Now, on a trailing-12-months basis, its EPS is at C$6.36 and is expected to come in at around C$6.00 for the full year before continuing its uptrend.

The company’s book value per share has had a much smoother ride, rising continuously every year for at least the past 10 years. It has risen from C$23.52 in 2012 to C$43.57 as of its most recent quarter. Therefore, it’s evident that the company has created value for its shareholders over the years, making it worth looking into.

Another way to measure its value-creating capabilities is by looking at its return on equity, which has been 12.1% on average in the past five years. Since SLF’s cost of capital is only 7.8%, the positive spread between the two figures (12.1% – 7.8% = 4.3%) means that SLF is a value creator.

Dividends and Book Value Growth Can Generate Strong Returns

Sun Life currently has a forward dividend yield of 4.74%. It also has five and seven-year dividend CAGRs (compound annual growth rates) of 9.5% and 9%, respectively. With a payout ratio of about 41% and solid long-term earnings growth, the company can likely sustain high-single-digit dividend increases for the next few years. This, combined with its five-year book-value-per-share CAGR of 6.1% (if it can keep up a similar rate in the medium term), can provide investors with returns north of 10% per year.

This also assumes that the company can maintain its 1.3x price/book ratio, which is a reasonable assumption since its five-year average stands at 1.5x. However, one thing to note is that due to a potential upcoming recession, the company may experience a slowdown for the next year or two, which could affect its total-return potential.

Nonetheless, Sun Life can still boost its growth through acquisitions, such as its DentaQuest acquisition, which was discussed in more detail here.

Is Sun Life a Good Stock to Buy, According to Analysts?

Analysts are cautiously optimistic about Sun Life Financial. SLF stock earns a Moderate Buy consensus rating based on four Buys and four Hold ratings assigned in the past three months. The average SLF stock forecast of C$70.24 implies 20.8% upside potential.

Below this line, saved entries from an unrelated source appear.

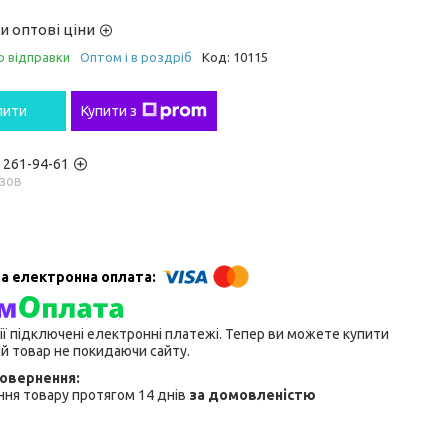
и оптові ціни
о відправки
Оптом і в роздріб
Код:
10115
пити
Купити з
) 261-94-61
зов
ії підключені електронні платежі. Тепер ви можете купити
й товар не покидаючи сайту.
ня товару протягом 14 днів
за домовленістю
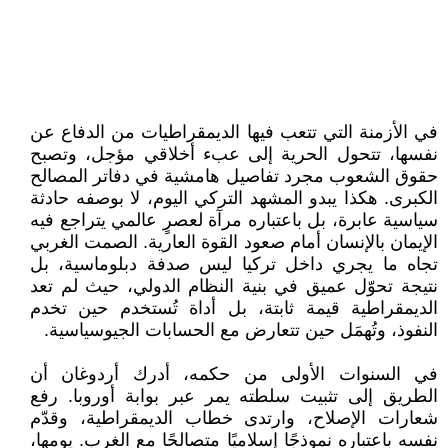
في الأزمنة التي تتعب فيها الديمقراطيات من الدفاع عن
نفسها، تتحول الحرية إلى عبء أخلاقي مؤجل، وتصبح
حقوق الشعوب مجرد تفاصيل هامشية في دفاتر المصالح
الكبرى. هكذا يبدو المشهد التركي اليوم، لا بوصفه حادثة
سياسية عابرة، بل باعتباره مرآة لعصرٍ عالمي يتراجع فيه
الإيمان بالإنسان أمام صعود القوة العارية. الصمت الغربي
تجاه ما يجري داخل تركيا ليس صدفة دبلوماسية، بل
نتيجة تحوّل عميق في بنية النظام الدولي، حيث لم تعد
الديمقراطية قيمة ثابتة، بل أداة تُستخدم حين تخدم
النفوذ، وتُهمَل حين تتعارض مع الحسابات الجيوسياسية.
في السنوات الأولى من حكمه، أدرك أردوغان أن
الطريق إلى تثبيت سلطته يمر عبر بوابة أوروبا. رفع
شعارات الإصلاح، وارتدى خطاب الديمقراطية، وقدّم
نفسه باعتباره نموذجًا إسلاميًا متصالحًا مع الغرب. يومها،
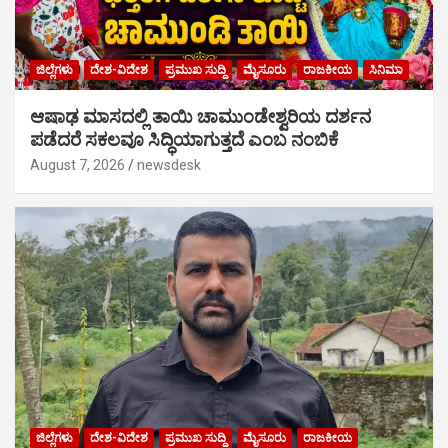
ಜಿಲ್ಲೆಗಳು
ದೇಶ-ವಿದೇಶ
ಪ್ರಮುಖ ಸುದ್ದಿ
ಮೈಸೂರು
ರಾಜಕೀಯ
ಸಿನಿಮಾ
ಆಷಾಢ ಮಾಸದಲ್ಲಿ ತಾಯಿ ಚಾಮುಂಡೇಶ್ವರಿಯ ದರ್ಶನ
ಪಡೆದರೆ ಸಕಲವೂ ಸಿದ್ಧಿಯಾಗುತ್ತದೆ ಎಂಬ ನಂಬಿಕೆ
August 7, 2026
newsdesk
ಜಿಲ್ಲೆಗಳು
ದೇಶ-ವಿದೇಶ
ಪ್ರಮುಖ ಸುದ್ದಿ
ಮೈಸೂರು
ರಾಜಕೀಯ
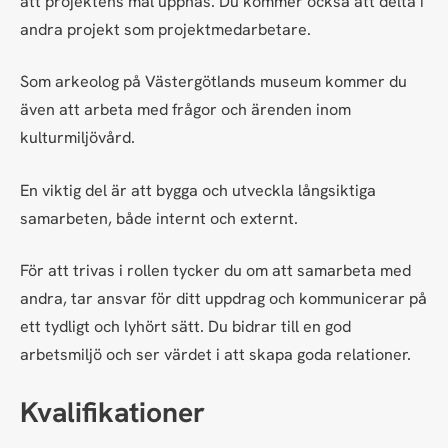
att projektens mål uppnås. Du kommer också att delta i
andra projekt som projektmedarbetare.
Som arkeolog på Västergötlands museum kommer du
även att arbeta med frågor och ärenden inom
kulturmiljövård.
En viktig del är att bygga och utveckla långsiktiga
samarbeten, både internt och externt.
För att trivas i rollen tycker du om att samarbeta med
andra, tar ansvar för ditt uppdrag och kommunicerar på
ett tydligt och lyhört sätt. Du bidrar till en god
arbetsmiljö och ser värdet i att skapa goda relationer.
Kvalifikationer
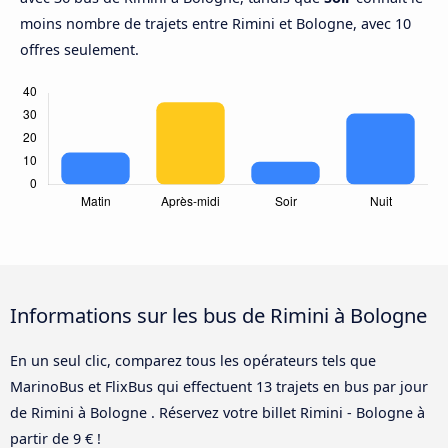
moins nombre de trajets entre Rimini et Bologne, avec 10
offres seulement.
Informations sur les bus de Rimini à Bologne
En un seul clic, comparez tous les opérateurs tels que
MarinoBus et FlixBus qui effectuent 13 trajets en bus par jour
de Rimini à Bologne . Réservez votre billet Rimini - Bologne à
partir de 9 € !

Conclusion: Sun Life Financial Stock is Worth Considering

Sun Life Financial looks like a solid stock that has upside potential based on its dividend and book-value-per-share growth potential. Analysts even assign it 20.8% upside potential, which is similar to the upside that it would experience if it returned to its five-year average price/book ratio of 1.5x (16% upside potential). Along with its ‘Perfect 10’ Smart Score rating and long history that has survived many downturns, SLF stock is definitely worth considering.